Doctor of Medicine (M.D.)

The Doctor of Medicine (M.D.) degree at the UNLV School of Medicine prepares a diverse student body for the delivery of patient-centered care and meaningful careers in clinical practice, research, and community service. The program integrates foundational science and primary care clinical experiences with community-based service learning that addresses population health and social disparities, incorporates independent research projects that contribute to the growth of scientific knowledge and community health resources, and develops strong commitments to public service and lifelong learning. The curriculum includes instruction in biomedical ethics, ethical decision-making, patient safety, population health, interprofessional skills, and professionalism, as well as addresses non-traditional medical needs, such as aspects of hospitality, cultural competence, bias recognition and reduction, legal, and cultural facets of medicine.
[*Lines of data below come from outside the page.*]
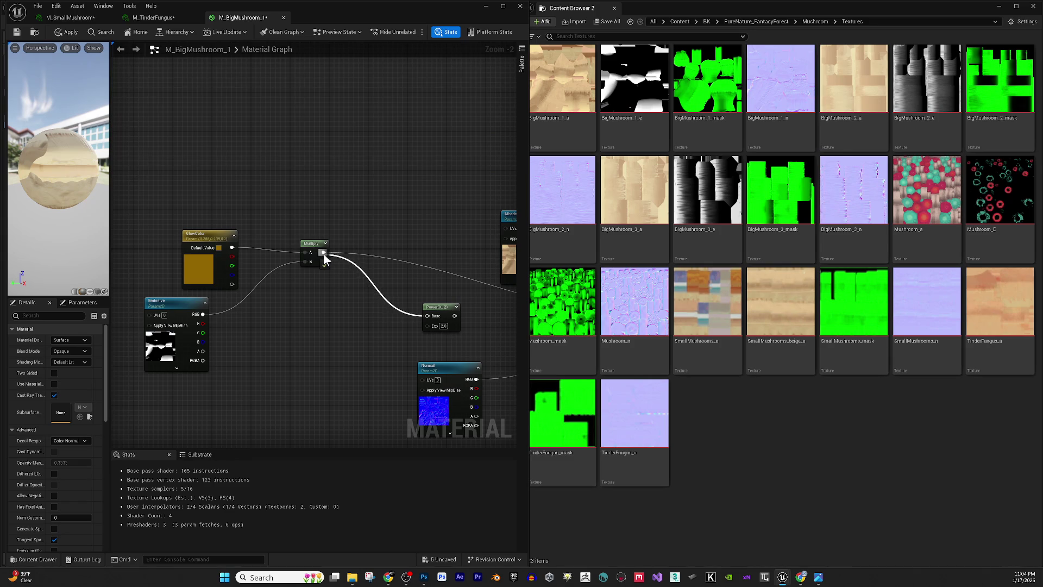
right_click(324, 260)
left_click(353, 266)
- Wire Multiply into Power's Base and Power into Emissive Color, then add a 0.0 Constant
mouse_move(248, 252)
left_mouse_down()
mouse_move(360, 315)
mouse_move(487, 331)
mouse_move(310, 308)
mouse_move(158, 319)
left_mouse_up()
left_click(379, 319)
For information regarding accreditation at UNLV, please head over to Academic Program Accreditations.


Learning Objectives

Sciences Knowledge Base

  • Apply the principles of anatomy, behavioral science, biochemistry, biostatistics, cell biology, epidemiology, genetics, immunology, microbiology, pathology, pharmacology, and physiology to determine the etiology, pathophysiology, diagnosis, treatment, and prevention of significant human disorders.
  • Identify and propose a treatment plan for acute and chronic diseases.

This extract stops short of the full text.